В дверь сеней тихо постучали. Старуха вышла, и Михеич удивился, услышав в сенях ее радостный вскрик.
Жена переступила порог взволнованная, улыбаясь. Следом за ней в избу вошел мужчина. Михеич вгляделся в него и вскочил с лавки.
— Лексей Митрич!..
— Здравствуй, дорогой, — тепло сказал Зимин.
С минуту они стояли молча, потом как-то сразу шагнули друг к другу и расцеловались.
— Жив отряд? — взволнованно спросил Михеич.
— Жив и жить будет.
— А Катерина Ивановна?
— Жива, дорогой, жива.
— Да что ты, Никита? Про Чайку подумать, как про мертвую! — строго укорила старуха.
Михеич подвел Зимина к столу.
— На радостях, Лексей Митрич, махонькую.
Он вылил из пол-литровки в чашку всю водку. Зимин отпил несколько глотков.
— Спасибо, Никита Михеич, хмелеть мне нельзя. — Он закурил. — К тебе я вот по какому делу: все наши запасы погибли. Нужен хлеб и другие продукты.
Старик помрачнел: мысли о «рассвете», заглушённые было радостью встречи, снова поднялись — холодные, неумолимые.
— Что успеем — сделаем… И полушубки еще есть, — сказал он глухо и взялся за картуз.
Зимин тоже встал.
— Давай сначала условимся обо всем. Я ведь не могу ждать твоего возвращения.
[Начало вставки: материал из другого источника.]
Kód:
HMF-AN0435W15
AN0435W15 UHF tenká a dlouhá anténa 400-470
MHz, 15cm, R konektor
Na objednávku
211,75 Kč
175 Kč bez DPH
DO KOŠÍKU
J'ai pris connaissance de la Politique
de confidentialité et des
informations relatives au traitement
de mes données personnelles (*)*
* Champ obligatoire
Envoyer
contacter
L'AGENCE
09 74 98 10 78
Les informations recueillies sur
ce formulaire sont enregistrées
— И я, — голос у Михеича сорвался, — ежели не потороплюсь, ничего для вас не сделаю. — Он вытер покатившиеся по морщинистым щекам слезы. — Жизни моей, Лексей Митрич, осталось несколько часов…
Глава восемнадцатая
Филипп и Катя стояли на опушке ожерелковского леса.
— Значит, и мамку?
— Да, Катерина Ивановна, и ее, и Маню, и Марфу мою… всех. Меня тоже было погнали, да потом оставили. Надо полагать — из-за этого… — Он колыхнул деревянной ногой.
— И куда — неизвестно?
— Неизвестно. Фельдфебель, когда погнали, сказал: «Ви ослюшайте — их стрелять». Это он, сволота, насчет детишек, стало быть, и стариков.
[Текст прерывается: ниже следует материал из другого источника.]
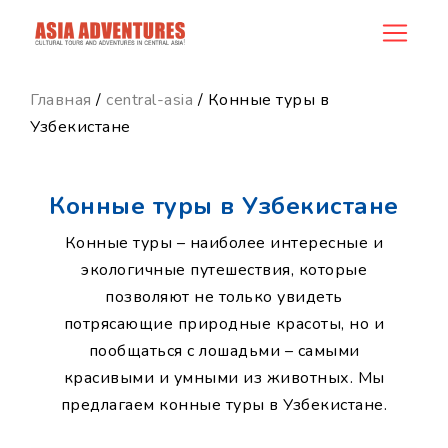
category_id
Главная
/
central-asia
/ Конные туры в
Узбекистане
Конные туры в Узбекистане
Конные туры – наиболее интересные и
экологичные путешествия, которые
позволяют не только увидеть
потрясающие природные красоты, но и
пообщаться с лошадьми – самыми
красивыми и умными из животных. Мы
предлагаем конные туры в Узбекистане.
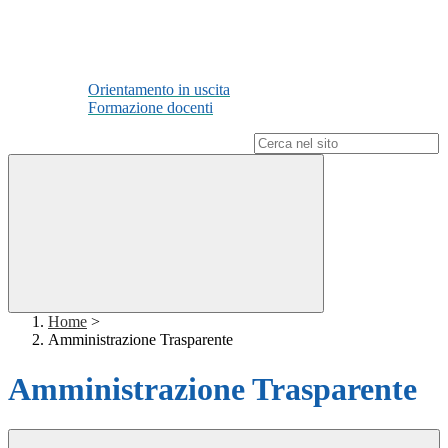
Orientamento in uscita
Formazione docenti
Campo di ricerca per le pagine del sito
Home
>
Amministrazione Trasparente
Amministrazione Trasparente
«До каких же пор это будет?» — с тоской подумала Катя.
— А Даша?
— Какая Даша?
— Лобова.
— Разве она не в отряде? — изумился Филипп.
Катя долго молчала, шевеля пальцами правой руки, висевшей у нее на перевязи, потом спросила:
— Значит, не приходила?
— Нет, Катерина Ивановна… Дед так и помер — не дождался.
Она села на пенек, побеленный морозцем. Тяжело было на душе. Так тяжело!..
Дорого досталась победа во вчерашнем бою. Одиннадцать трупов лежат сейчас в глухом лесу по ту сторону болота. Озеров, Нюра Баркова, старик с Лебяжьего хутора, пять колхозниц и три городские комсомолки. Кроме убитых, четырнадцать тяжело раненных, и среди них Саша, женин отец… Лежат они под открытым небом на окровавленных куртках, плащах и слушают жуткие причитания Елены Барковой. Она еще после известия о страшной смерти отца пролежала в горячке, а теперь окончательно тронулась. Никого не подпускает к мертвой сестре, баюкает ее на руках, как ребенка, и поет.
Пропала Даша. Неизвестно, куда угнаны мать, Маня. Шурка с Витькой одни за колючей проволокой. До каких же пор боли расти? Где предел?..
Филипп бросил костыль на землю и сел на него.
В темноте леса жалобно, точно плача, кричала какая-то птица. В стороне слышался настороженный, тоскливый плеск Волги.
— А ты что думаешь делать, Филипп?
— Об этом-то, Катерина Ивановна, все время и размышляю, — в волнении он не заметил, как взял и сильно сжал ее руку. — Уж ежели Васька мой у вас, то я… Возьмите к себе, на что-нито да сгожусь… Не буду помехой.
— Не будешь, — задумчиво проговорила Катя. Она рассказала ему, как найти отряд, и попрощалась. Шла тихо — мешала раненая нога. Да и спешить особенно было незачем: Маруся с Женей должны были, по ее расчетам, прийти на Глашкину поляну не раньше утра.
Лес стоял тоже настороженный, а когда налетал ветер, вокруг поднимался глухой ропот, и деревья как бы сдвигались: мгновение — и ветер со свистом уносился вдаль, а сосны еще долго качали мохнатыми лапами, будто грозясь кому-то.
Мать, Маня, Даша… Видения пережитого вчера страшного боя… Все это чередовалось в мыслях, путалось, потом отодвинулось вглубь, и перед глазами — в который уже раз! — поплыла новая поляна, а на ней — еще не похороненные тела: холодные, неподвижные…
Дико было представить и тем более понять, что в этом лесу никогда больше не прозвучат их родные голоса. Казалось, и дыхание и голоса их — вот здесь, вокруг, не ушли из этого смолянистого воздуха.